Op-Ed: U.S. should deal compassionately with immigrants, seek PR boost

Posted Aug 7, 2014 by Calvin Wolf
This year has seen a massive wave of immigrant children, many unaccompanied by adults, crossing into the United States, seeking refuge from violence in Central America. While politicians dicker, it must be remembered that we could benefit from good PR.
Joe Biden
Vice President Joe Biden
Photo by Andy Mettler
What should we do about immigration? This question has plagued native-born citizens since the very founding of our country. Virtually every new wave of immigration was initially met with scorn and derision from those already here, much like hazing and bullying are perpetuated on newcomers every fall at high schools and colleges. The first upper-classmen, the English, looked down upon the Germans. Later, when the Germans had undergone their hazing and were fully accepted "Americans," they helped bully the Irish. Later, the Italians felt the sting of discrimination and prejudice, as did other immigrants from southern and eastern Europe.

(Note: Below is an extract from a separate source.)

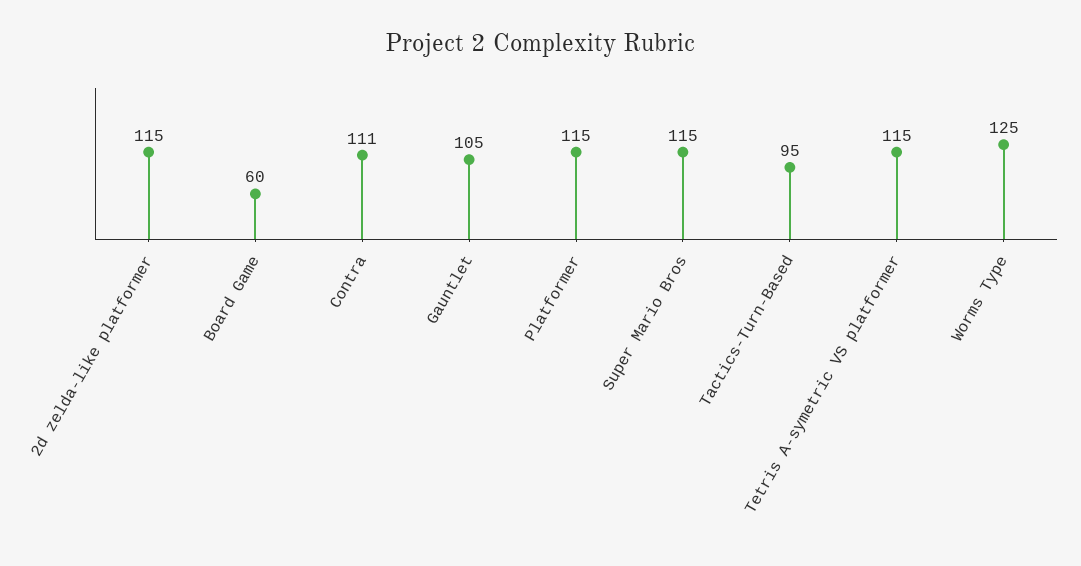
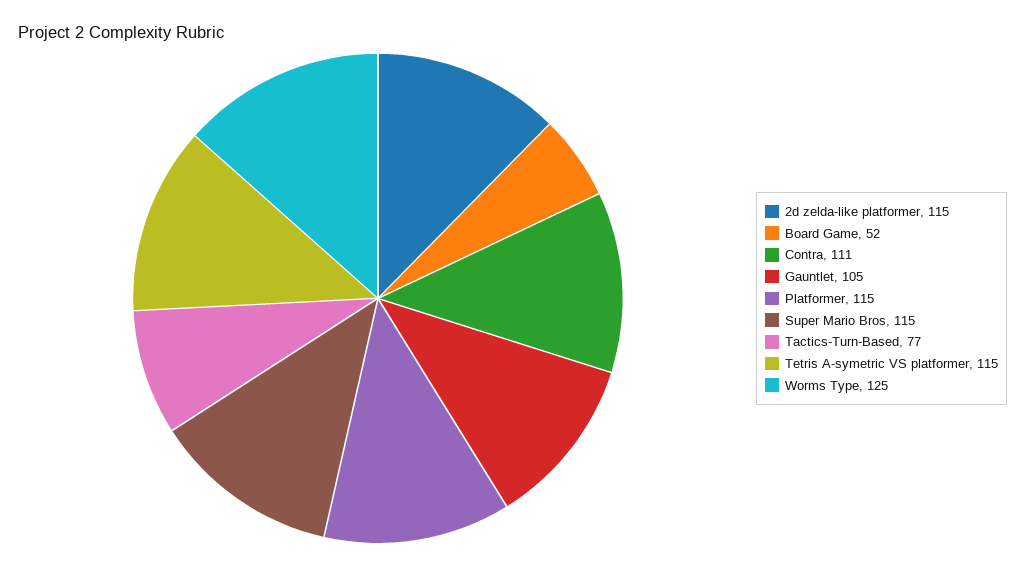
Board Game: 60 -> 52
Tactics-Turn-Based: 95 -> 77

Today, of course, the descendants of just about all of these folk consider themselves just plain white.
Even knowing this, many people still don't know what to do with undocumented immigration from Latin America. Accept them with open arms, no questions asked? Process them liberally, but with some hard-and-fast requirements? Have stringent processing, only allowing in a select number? Turn away all but the "best and brightest," needed to buoy our still-weak economy? Turn away everyone?
Where does your local congressman fall along this spectrum?
Dealing with the current wave of immigration, characterized by an unprecedented number of unaccompanied minors, has overwhelmed contemporary efforts. 2014 has seen thousands of children from Central America entering the United States, most fleeing violence back home. The Border Patrol has been overwhelmed and local and state governments have struggled to figure out what to do. In Washington, Congress punted the issue and left for their August recess, leaving the White House in charge.
While it is unknown what policy decisions the White House will make, especially since Republicans in Congress already want to sue President Barack Obama for alleged overuse of his executive order power, a hint comes in the form of vice president Joe Biden. According to NBC News, Biden has urged compassion and asserted that "these are our kids." He reminds us that nations like the United States are built on the passions and ambitions of the young.
Regardless of political affiliation, politicians should recognize the importance of a good "soft sell" this year in terms of international diplomacy. Being compassionate on undocumented immigration would be a great way for the United States to win some good PR. With crises looming around the globe, ranging from Russia and Ukraine to Iraq and Syria to Israel and Gaza to Afghanistan, the U.S. needs to come to the negotiating table as a noble hero, not an ungenerous lout. We need the diplomatic power of the high road.
To be able to talk tough about the bad guys, we must prove ourselves to be the good guys. Yes, dealing with illegal immigration is expensive. Yes, illegal immigration can cause many problems. But we need allies, and we can win more of them by being the America of old, the idealistic one that accepted the tired, poor, hungry, and oppressed. If we are prepared to nobly fight to protect refugees in Iraq from the brutal terror of ISIS militants, as explained by CNN, we should also be prepared to protect refugees on our own borders.
We need the world's support in crushing ISIS, Boko Haram, and other horrific organizations that target innocents, and the best way to get that support is to show our compassion and that we remember our idealistic roots.